▶ _Your instructions_
Could you count the lines below that include the word "status" and give only the number?

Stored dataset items
● ● ● ● ● ● ●

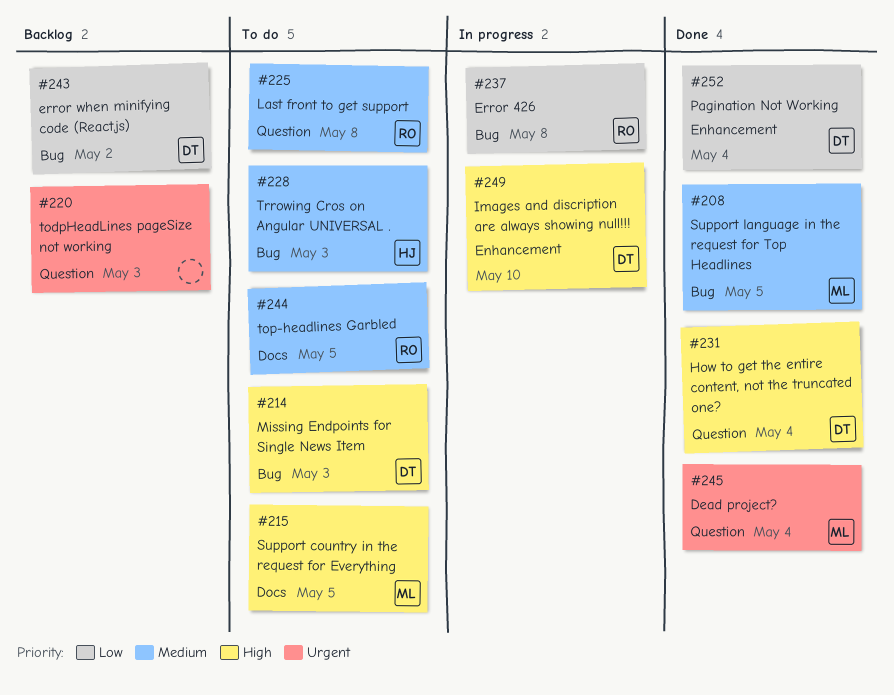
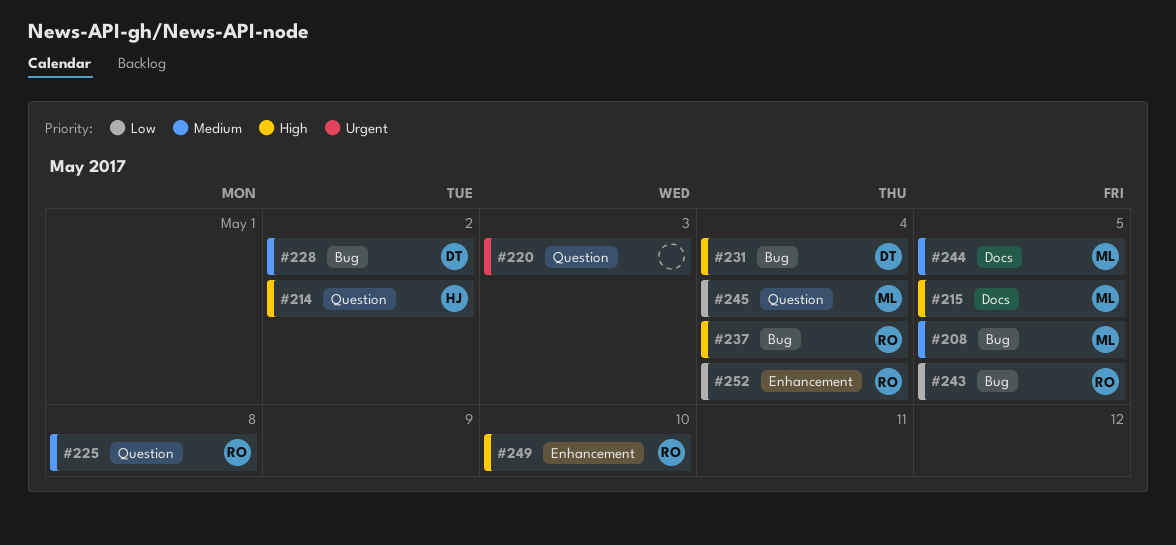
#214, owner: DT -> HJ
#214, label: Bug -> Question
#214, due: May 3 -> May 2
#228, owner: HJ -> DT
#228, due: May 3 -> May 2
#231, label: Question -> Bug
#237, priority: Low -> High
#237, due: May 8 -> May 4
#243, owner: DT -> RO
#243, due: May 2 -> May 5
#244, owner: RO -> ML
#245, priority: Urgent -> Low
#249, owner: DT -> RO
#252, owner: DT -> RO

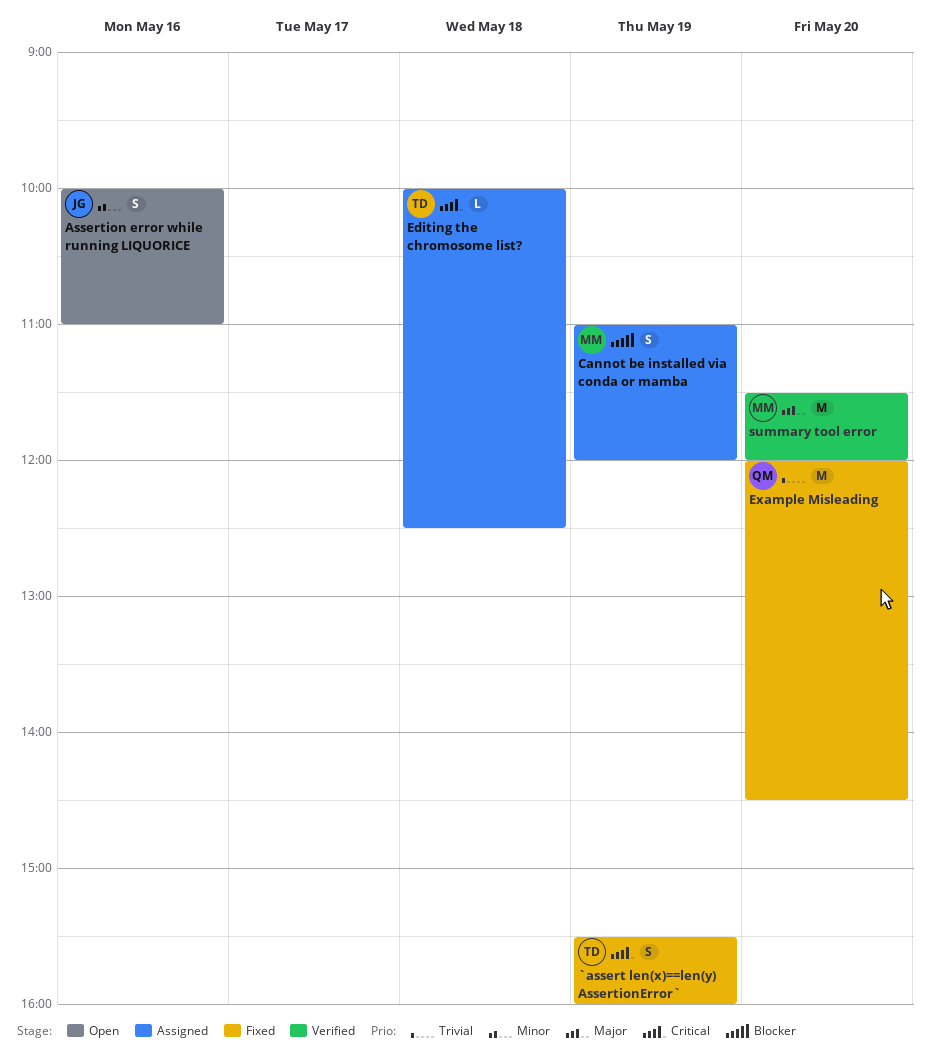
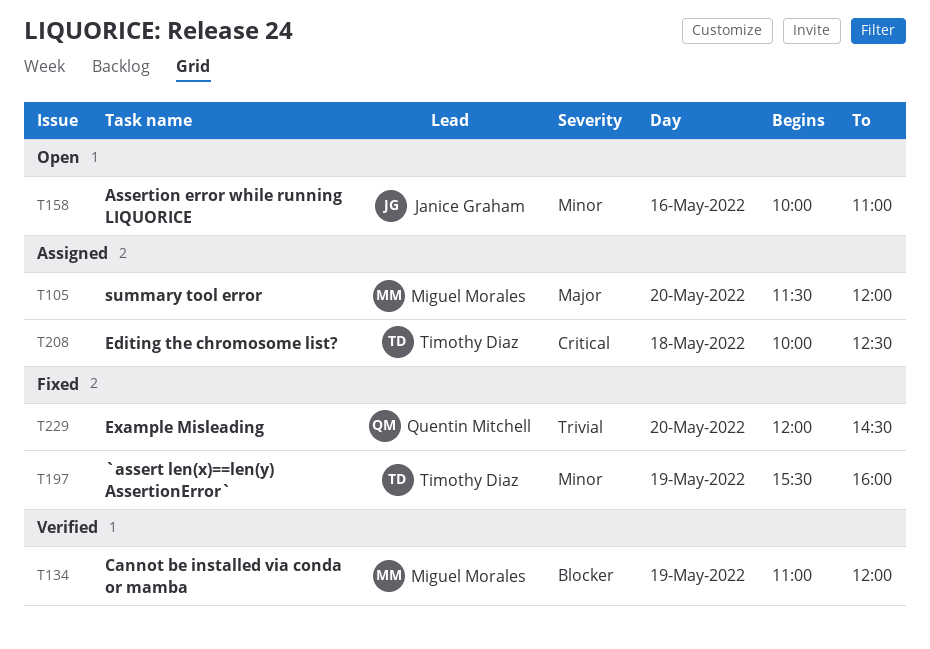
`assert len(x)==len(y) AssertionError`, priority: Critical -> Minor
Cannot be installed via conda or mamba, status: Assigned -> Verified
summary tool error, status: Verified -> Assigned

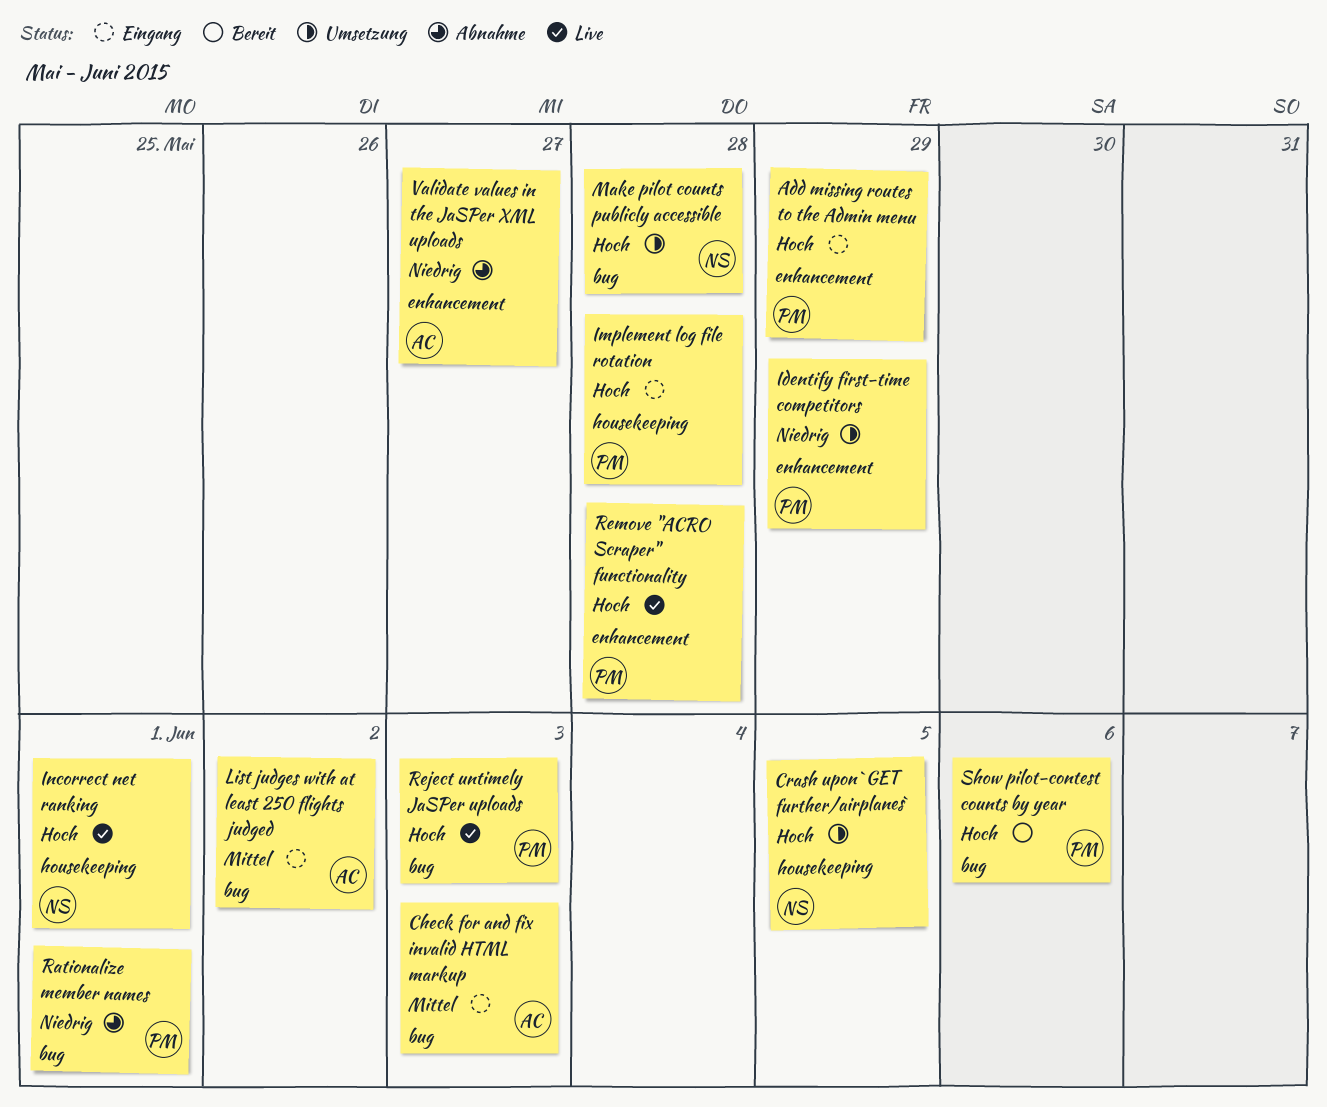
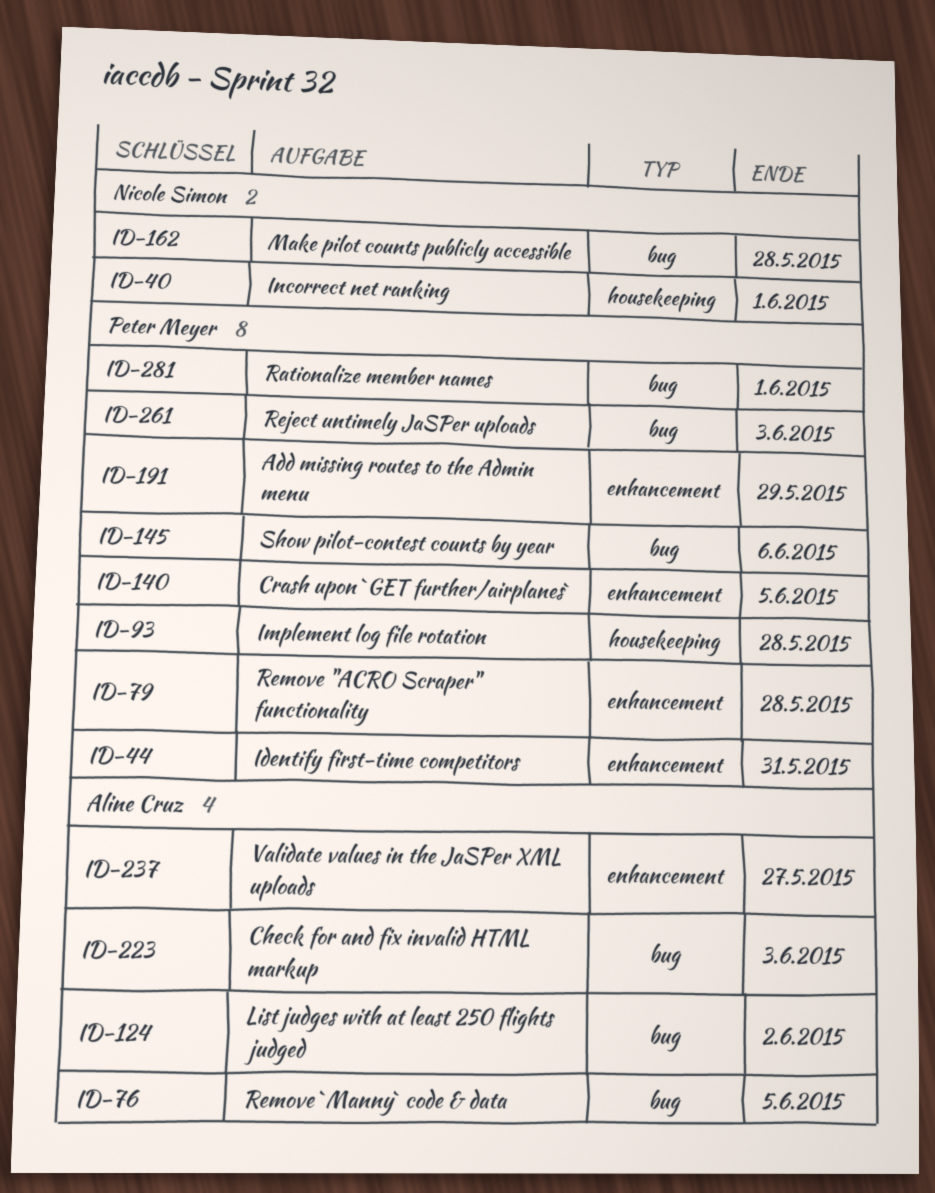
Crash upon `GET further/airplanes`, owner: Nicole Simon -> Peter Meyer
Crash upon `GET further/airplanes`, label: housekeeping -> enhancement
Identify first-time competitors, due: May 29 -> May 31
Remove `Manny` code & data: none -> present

● ● ● ● ● ● ●

▶ _Output of the task_
2